La seconde propriété essentielle à la matière solide est la dureté : elle est à peu près la même dans le quartz, le feldspath et le schorl ; elle est un peu moindre dans la jaspe et assez petite dans le mica, dont les parties n’ont que peu de cohésion, et dont les concrétions ou les agrégats sont pour la plupart assez tendres et quelquefois friables.

La troisième propriété, qu’on peut regarder comme essentielle à la substance de chacun des verres primitifs, est la plus ou moins grande fusibilité : le schorl et le feldspath sont très fusibles, le mica et le jaspe ne le sont qu’aux feux les plus violents, et le quartz est le plus réfractaire de tous.

Enfin, une quatrième propriété, tout aussi essentielle que les trois premières, est l’homogénéité qui se marque par la simple réfraction dans les corps transparents : le quartz et le feldspath sont plus simples que le jaspe et le mica, et le moins simple de tous est le schorl.

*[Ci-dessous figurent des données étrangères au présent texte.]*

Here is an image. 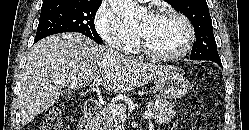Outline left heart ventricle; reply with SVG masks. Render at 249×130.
<instances>
[{"mask_svg": "<svg viewBox=\"0 0 249 130\" xmlns=\"http://www.w3.org/2000/svg\"><path fill=\"white\" fill-rule=\"evenodd\" d=\"M149 47L156 53L169 54L179 50L187 39L185 25L171 16L153 17L150 14L137 25Z\"/></svg>", "mask_w": 249, "mask_h": 130, "instance_id": "left-heart-ventricle-1", "label": "left heart ventricle"}]
</instances>
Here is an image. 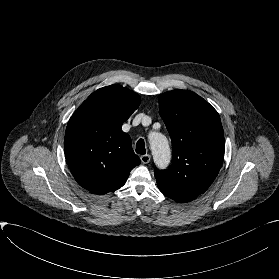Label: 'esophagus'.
Here are the masks:
<instances>
[{"label": "esophagus", "instance_id": "34e87169", "mask_svg": "<svg viewBox=\"0 0 279 279\" xmlns=\"http://www.w3.org/2000/svg\"><path fill=\"white\" fill-rule=\"evenodd\" d=\"M140 159H141V162H142L143 164H147V163H149V161L151 160V156H150L149 154H145V155H142V156L140 157Z\"/></svg>", "mask_w": 279, "mask_h": 279}]
</instances>
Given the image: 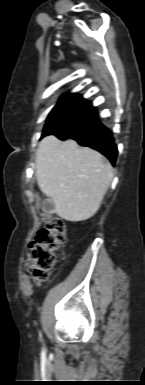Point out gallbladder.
I'll use <instances>...</instances> for the list:
<instances>
[{"label":"gallbladder","instance_id":"obj_1","mask_svg":"<svg viewBox=\"0 0 145 385\" xmlns=\"http://www.w3.org/2000/svg\"><path fill=\"white\" fill-rule=\"evenodd\" d=\"M42 210L45 213L52 214L54 212V204L51 201L44 200L42 202Z\"/></svg>","mask_w":145,"mask_h":385}]
</instances>
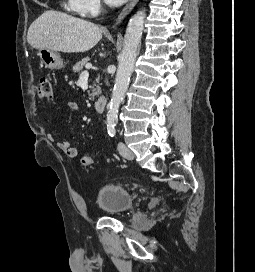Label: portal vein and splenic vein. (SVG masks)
<instances>
[{"mask_svg":"<svg viewBox=\"0 0 255 272\" xmlns=\"http://www.w3.org/2000/svg\"><path fill=\"white\" fill-rule=\"evenodd\" d=\"M85 67H86V70H85L84 72H82L81 75H88V71H87V70L91 69V68H92V65L89 63V64H87Z\"/></svg>","mask_w":255,"mask_h":272,"instance_id":"18ae733b","label":"portal vein and splenic vein"}]
</instances>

Ces propriétés, et surtout la densité plus ou moins grande, la fusibilité plus ou moins facile, et la simple ou double réfraction, doivent se conserver en tout ou en partie dans les agrégats simples et les extraits transparents, et même se retrouver dans les décompositions de toute matière primitive : aussi ces mêmes propriétés, tirées de la nature même de chaque substance, nous fourniront des moyens qu’on n’a pas employés jusqu’ici pour reconnaître l’essence de leurs extraits, en comparant ces extraits avec les matières primitives qui les ont produits.

Les extraits qui transsudent des matières vitreuses sont plus ou moins purs, selon qu’elles sont elles-mêmes plus simples et plus homogènes ; et en général, ces extraits sont plus purs que la matière dont ils proviennent, parce qu’ils ne sont formés que de sa substance propre, dont ils nous présentent l’essence : le spath n’est que de la pierre calcaire épurée ; le cristal de roche n’est proprement et essentiellement que du quartz dissous par l’eau et cristallisé après son évaporation ; les substances pures produisent donc des extraits tout aussi purs ; mais souvent d’une matière qui paraît très impure, il sort un extrait en stalactites transparentes et pures ; dans ce cas, il se fait une sécrétion des parties similaires d’une seule sorte de matière, qui se rassemblent et présentent alors une substance qui paraît différente des matières impures dont elle sort ; et c’est ce qui arrive dans les cailloux, les marbres, la terre limoneuse et dans les matières volcaniques : comme elles sont elles-mêmes composées d’un grand nombre de substances diverses et mélangées, elles peuvent produire des stalactites très différentes, et qui proviennent de chaque substance diverse contenue dans ces matières.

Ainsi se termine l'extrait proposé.